Can you write out every line of text in the listing below word for word, leaving the pictures out of your answer?

── Records supplied

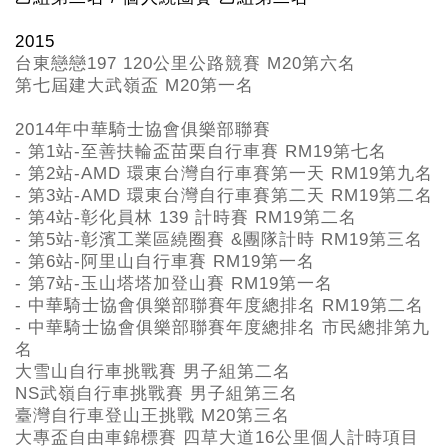
2015
台東戀戀197 120公里公路競賽 M20第六名
第七屆建大武嶺盃 M20第一名
2014年中華騎士協會俱樂部聯賽
- 第1站-至善扶輪盃苗栗自行車賽 RM19第七名
- 第2站-AMD 環東台灣自行車賽第一天 RM19第九名
- 第3站-AMD 環東台灣自行車賽第二天 RM19第二名
- 第4站-彰化員林 139 計時賽 RM19第二名
- 第5站-彰濱工業區繞圈賽 &團隊計時 RM19第三名
- 第6站-阿里山自行車賽 RM19第一名
- 第7站-玉山塔塔加登山賽 RM19第一名
- 中華騎士協會俱樂部聯賽年度總排名 RM19第二名
- 中華騎士協會俱樂部聯賽年度總排名 市民總排第九
名
大雪山自行車挑戰賽 男子組第二名
NS武嶺自行車挑戰賽 男子組第三名
臺灣自行車登山王挑戰 M20第三名
大專盃自由車錦標賽 四草大道16公里個人計時項目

────

» Your solution:
2015
台東戀戀197 120公里公路競賽 M20第六名
第七屆建大武嶺盃 M20第一名
2014年中華騎士協會俱樂部聯賽
- 第1站-至善扶輪盃苗栗自行車賽 RM19第七名
- 第2站-AMD 環東台灣自行車賽第一天 RM19第九名
- 第3站-AMD 環東台灣自行車賽第二天 RM19第二名
- 第4站-彰化員林 139 計時賽 RM19第二名
- 第5站-彰濱工業區繞圈賽 &團隊計時 RM19第三名
- 第6站-阿里山自行車賽 RM19第一名
- 第7站-玉山塔塔加登山賽 RM19第一名
- 中華騎士協會俱樂部聯賽年度總排名 RM19第二名
- 中華騎士協會俱樂部聯賽年度總排名 市民總排第九
名
大雪山自行車挑戰賽 男子組第二名
NS武嶺自行車挑戰賽 男子組第三名
臺灣自行車登山王挑戰 M20第三名
大專盃自由車錦標賽 四草大道16公里個人計時項目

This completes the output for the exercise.